Yvon Lambert had made this decision twenty years ago, but it was just recently formalised on 18 November 2011. He almost abandoned the plan due to administrative sluggishness.
In a statement to the AFP, Lambert explained: “In France, it isn’t easy to give a collection. Examples of failed meetings between the State and major collectors are plentiful in our art history”. He also stated that he had been discouraged by the lack of interest and ignorance shown by some. Moreover, he wanted to ensure that his collection would have an exhibition space worthy of the works it would be displaying.

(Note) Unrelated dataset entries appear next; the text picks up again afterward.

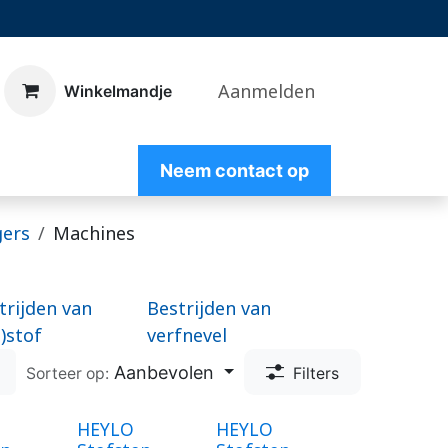
Aanmelden
​Winkelmandje
Nee
m contact op
gers
Machines
trijden van
Bestrijden van
n)stof
verfnevel
Aanbevolen
Sorteer op:
Filters
HEYLO
HEYLO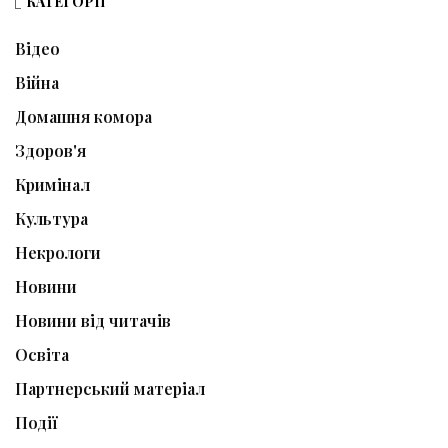
КАТЕГОРІЇ
Відео
Війна
Домашня комора
Здоров'я
Кримінал
Культура
Некрологи
Новини
Новини від читачів
Освіта
Партнерський матеріал
Події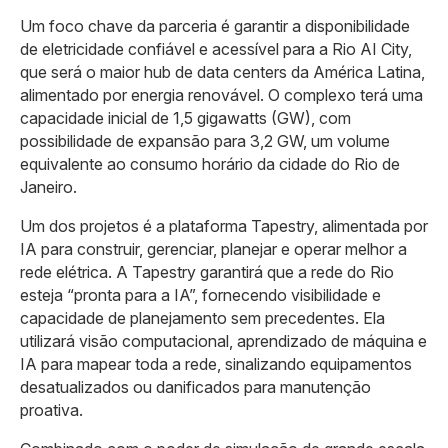
Um foco chave da parceria é garantir a disponibilidade
de eletricidade confiável e acessível para a Rio AI City,
que será o maior hub de data centers da América Latina,
alimentado por energia renovável. O complexo terá uma
capacidade inicial de 1,5 gigawatts (GW), com
possibilidade de expansão para 3,2 GW, um volume
equivalente ao consumo horário da cidade do Rio de
Janeiro.
Um dos projetos é a plataforma Tapestry, alimentada por
IA para construir, gerenciar, planejar e operar melhor a
rede elétrica. A Tapestry garantirá que a rede do Rio
esteja “pronta para a IA”, fornecendo visibilidade e
capacidade de planejamento sem precedentes. Ela
utilizará visão computacional, aprendizado de máquina e
IA para mapear toda a rede, sinalizando equipamentos
desatualizados ou danificados para manutenção
proativa.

The collection has been stored at the Hôtel de Caumont in Avignon under the supervision of Mr. Mézil. During last autumn, the State agreed to have the exhibition space expanded to include the Hôtel Montfaucon, currently the School of Fine Arts in Avignon, adjacent to the Hôtel Caumont. The €8M required to turn the school into a museum will be provided by the State. Construction is expected to last until 2015. The opening will take place in the presence of French President François Hollande. Yvon Lambert’s donation is the largest of its kind to the French State since Étienne Moreau-Nélaton’s gift to the Louvre Museum in 1906, which included a few masterpieces by Delacroix, Corot, Manet, Monet, Renoir, and Géricault.
Over the course of fifty years, the art dealer gathered around 550 works by artists such as Jean-Michel Basquiat, Bertrand Lavier, Cy Twombly, Robert Ryman, Sol LeWitt, Nan Goldin, Daniel Buren, Christian Boltanski, Douglas Gordon, Andres Serrano, Anselm Kiefer, and Miquel Barceló.